-- Opening Marker --

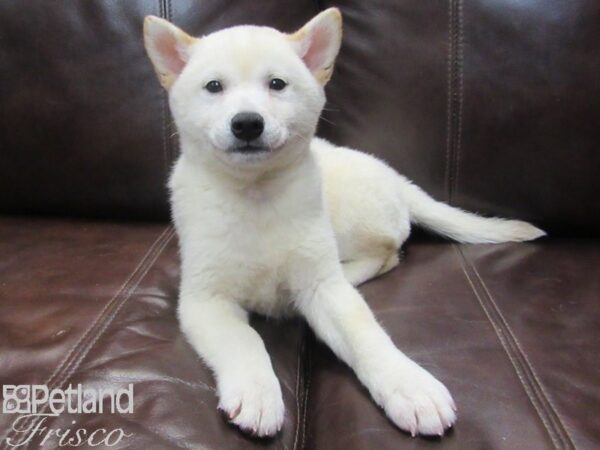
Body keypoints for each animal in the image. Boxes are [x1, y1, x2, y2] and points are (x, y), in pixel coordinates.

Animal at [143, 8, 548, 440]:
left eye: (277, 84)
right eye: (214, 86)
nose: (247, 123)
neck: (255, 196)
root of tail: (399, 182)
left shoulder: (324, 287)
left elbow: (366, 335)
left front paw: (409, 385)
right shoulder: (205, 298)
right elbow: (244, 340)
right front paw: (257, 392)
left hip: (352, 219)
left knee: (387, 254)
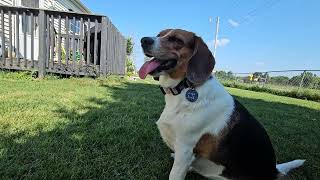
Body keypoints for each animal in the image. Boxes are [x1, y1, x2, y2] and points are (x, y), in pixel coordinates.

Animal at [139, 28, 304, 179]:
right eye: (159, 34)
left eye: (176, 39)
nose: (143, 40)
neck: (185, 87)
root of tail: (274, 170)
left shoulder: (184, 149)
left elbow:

-- Closing Marker --

__About this task__: Every line from the one bearing "right eye: (214, 86)" through the end of the data above must be output exactly, and no picture may appear.

__Solution for this exercise__:
right eye: (214, 86)
nose: (247, 123)
neck: (255, 196)
root of tail: (399, 182)
left shoulder: (324, 287)
left elbow: (366, 335)
left front paw: (409, 385)
right shoulder: (205, 298)
right elbow: (244, 340)
right front paw: (257, 392)
left hip: (352, 219)
left knee: (387, 254)
Body keypoints for each animal in the image. Boxes are [x1, y1, x2, y2] and points are (x, y), in pixel coordinates.

Animal at [139, 28, 304, 179]:
right eye: (159, 34)
left eye: (176, 39)
nose: (143, 40)
neck: (185, 87)
root of tail: (274, 170)
left shoulder: (184, 149)
left elbow:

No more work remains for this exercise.